> [ИЗУЧАЕМЫЙ ТЕКСТ]
>>>>

Толстый граф Шамбор пытается поймать в свой котел галльского петуха, все же физические изъяны всегда будут первым поводом для насмешек
И все же монархистские элиты само собой не смирились с поражением. Конечно, их поражение стало катализатором подъёма республиканцев, они все активнее требовали настоящей конституции, которая бы окончательно установила республику. К 1875-му году стало очевидно, что если её не принять, то гражданская война вновь бы замаячила на горизонте. Монархисты сдались. В первом варианте конституционных законов слово республика не встречалось ни разу. В последующих оно уже было, но принципы функционирования государства строились таким образом, чтобы обеспечить монархистам вечное преимущество, как думали они. Президент имеет право распустить нижнюю палату парламента, которая его выбирает, верхняя палата следит за решениями нижней, 75 членов верхней назначает президент, остальные избираются представителями региональных властей (а тогда это были сплошь консервативные потомки провинциальных помещиков), для избирателей нижней существует ценз оседлости, что исключает львиную долю республиканского электората – наемных рабочих, которые, что в промышленности, что в сельском хозяйстве, часто перемещались по стране в поисках лучшей доли. С Мак Магоном на посту президента монархисты при такой системе получали полный контроль над всеми тремя ветвями власти и могли спокойно заниматься тем же, что и всегда – попытаться захватить мир восстановить монархию.
Однако, на выборах осени-зимы 1876-го республиканцы получили большинство в Нац. Собрании, разыграв карту патриотического подъёма (об этом я рассказывал в тексте о второй военной тревоге, можете найти по хэштегу #Розанов@catx2). Правительство возглавил консервативный республиканец Жюль Симон, наиболее лояльный президенту. Но уже в мае 1877-го возник кризис. Правительство Симона официально поддержало претензии Папы Римского на светскую власть на территории собственного государства, в чем ему отказывало новообразованное королевство Италия. Нац. Собрание, чьим неофициальным лидером был Леон Гамбетта с лозунгом «Клерикализм – вот враг», выразило правительству недоверие. Теперь президент должен был разогнать или депутатов, или министров. Он выбрал первое.

<<<<

> [ИСХОДНЫЙ ПЕРЕЧЕНЬ]
>>>>

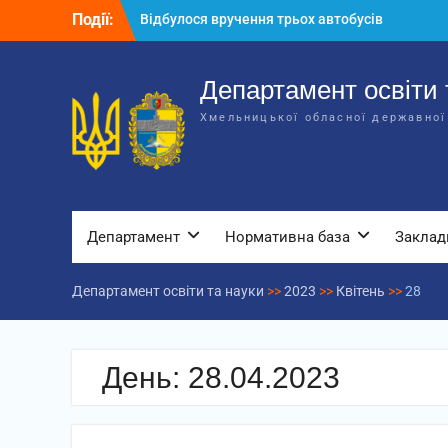
Перейти
Події:
Відбулося вручення трьох автобусів
до
для потреб закладів освіти
вмісту
Відбулося засідання колегії
Департаменту освіти та науки обласної
Департамент освіти 
державної адміністрації
Хмельницької обласної державної
Відбулась обласна нарада для
відповідальних за національно-
патріотичне виховання
Департамент
Нормативна база
Заклад
Департамент освіти та науки
>>
2023
>>
Квітень
>>
28
День:
28.04.2023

<<<<

> [ВАША ЗАДАЧА]
Ответьте на вопросы по изучаемому тексту, помечая ответы теми же буквами.
(a) Сколько членов верхней палаты назначает президент?
(b) Кто возглавил правительство после выборов осени-зимы 1876 года?
(c) Какой лозунг был у Леона Гамбетты?

> [РЕШЕНИЕ ЗАДАЧИ]
(a) 75 членов.
(b) Консервативный республиканец Жюль Симон.
(c) «Клерикализм – вот враг».